What percentage of accesses need to be to an open row in order to get equal performance?

### Verification

- What is difference between verification and testing?
  - Verification is performed on a function to check its correctness
  - Testing is done on the implementation. Chip or FPGA to ensure that there were no fabrication defects. In the case of FPGA, to ensure that the configuration of the FPGA is fault free.
- Name three main challenges in verification?
  - Design complexity
  - Understanding the specification
  - Correct coding

- Corner cases are usually very difficult to find
- Time to market pressure. We want to bring the product to the market within a given deadline
- What is the difference between functional and formal verification?
  - Functional simulation: Simulation-based and static based
  - Formal verification: Use mathematic formula to prove or disprove assertions
- Why is verification so important? provide 3 reasons?
  - Preventing recalls
  - Designs are too complex to think of everything.
  - Saving money. Non verified designs extend the development cycle.
- What are the components of a functional verification? Show on a graphic how these components are used and explain.
  - Stimuli generator (sequencer), with randomization capability
  - Monitor to check inputs and outputs sent to the DUT
  - Scoreboard (checker) to verify that the DUT is working correctly. Contains a model of the DUT-design
  - Coverage to check that all cases have been produced and verified
- What is a testbench?
- Is a testbench needed in formal verification?
  - No. Just assertion and model of the target function/device/component
- What is the difference between event-driven simulation and cycle-based simulation. Explain their advantages and drawbacks.
  - Event-driven: All events (changes on input signals) are propagated through the design. New event's resulting from change at the output are scheduled and propagated until the outputs are stable. Then the time is advanced. This process continues until the simulation time is reached. Accurate, but very slow
  - Cycle-based simulation: All events are evaluated within a clock cycle. New events resulting from changes at the output are not evaluated until the next clock cycle. Only the last event in a cycle count. Very fast but less accurate
- Given a processor with 32 32-bit register capable of performing the following operations;
  - add \$a, \$b, \$c
  - sub \$a, \$b, \$c
  - beq \$a, \$b Label
  - load \$a, (i)\$b

Provide a plan to perform verification of this unit. Your plan must include:

- what needs to be verified?
  - The minimum is to verify that all operation perform correctly. So add, sub, beq load.
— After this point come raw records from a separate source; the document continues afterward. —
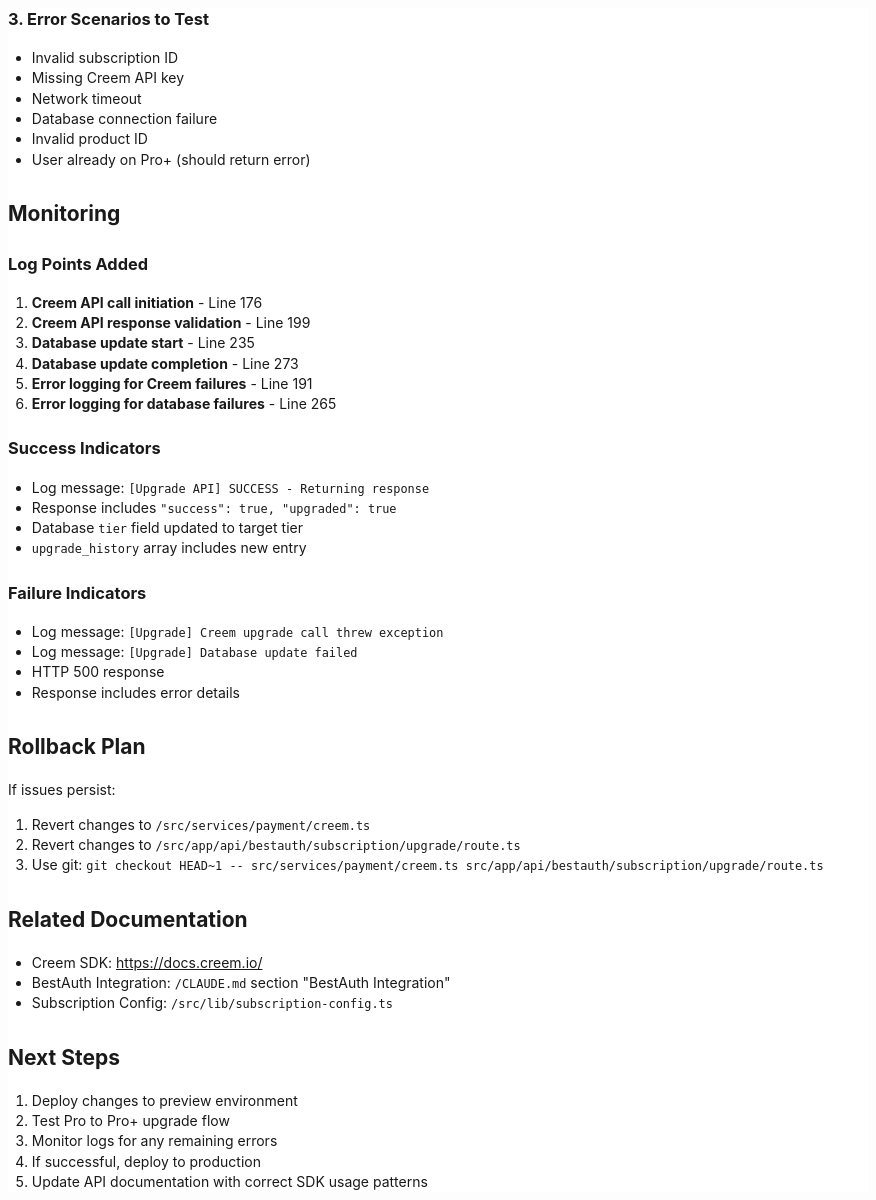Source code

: ### 3. Error Scenarios to Test
- Invalid subscription ID
- Missing Creem API key
- Network timeout
- Database connection failure
- Invalid product ID
- User already on Pro+ (should return error)

## Monitoring

### Log Points Added
1. **Creem API call initiation** - Line 176
2. **Creem API response validation** - Line 199
3. **Database update start** - Line 235
4. **Database update completion** - Line 273
5. **Error logging for Creem failures** - Line 191
6. **Error logging for database failures** - Line 265

### Success Indicators
- Log message: `[Upgrade API] SUCCESS - Returning response`
- Response includes `"success": true, "upgraded": true`
- Database `tier` field updated to target tier
- `upgrade_history` array includes new entry

### Failure Indicators
- Log message: `[Upgrade] Creem upgrade call threw exception`
- Log message: `[Upgrade] Database update failed`
- HTTP 500 response
- Response includes error details

## Rollback Plan
If issues persist:
1. Revert changes to `/src/services/payment/creem.ts`
2. Revert changes to `/src/app/api/bestauth/subscription/upgrade/route.ts`
3. Use git: `git checkout HEAD~1 -- src/services/payment/creem.ts src/app/api/bestauth/subscription/upgrade/route.ts`

## Related Documentation
- Creem SDK: https://docs.creem.io/
- BestAuth Integration: `/CLAUDE.md` section "BestAuth Integration"
- Subscription Config: `/src/lib/subscription-config.ts`

## Next Steps
1. Deploy changes to preview environment
2. Test Pro to Pro+ upgrade flow
3. Monitor logs for any remaining errors
4. If successful, deploy to production
5. Update API documentation with correct SDK usage patterns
We may also perform the coverage on the internal registers of the processor. To make sure that all registers provide correct value to the ALU and that results are correctly stored
- how the verification will be conducted. Testbench components?
   Use a sequencer (stimuli generator) that will drive the instructions randomly, and for the instruction, also drive the input data randomly, and define the destination registers randomly.
   Randomization must bee constrained to only 5 instructions (encoded on 3 digits). With no randomization, all 08 cases will be considered

- how do we know that the verification was successful?
   We monitor the input to the design and send the input to the coverage component. We use bins to represent the case we want to count. An instruction for instance will have it's own bin. We then count the number of cases in a bin. The verification is complete when all our cases are covered. The values in the bins reflect our expectation.
- how to make automatize the varication process
   Develop the sequencer, the scoreboard, the monitor and the coverage and let them run automatically until the stop conditions are reached.
- What does BIST stands for? Explain the need for BIST in the testing process.

### Misc.

- What does BIST stand for? Explain the need for BIST in the testing process.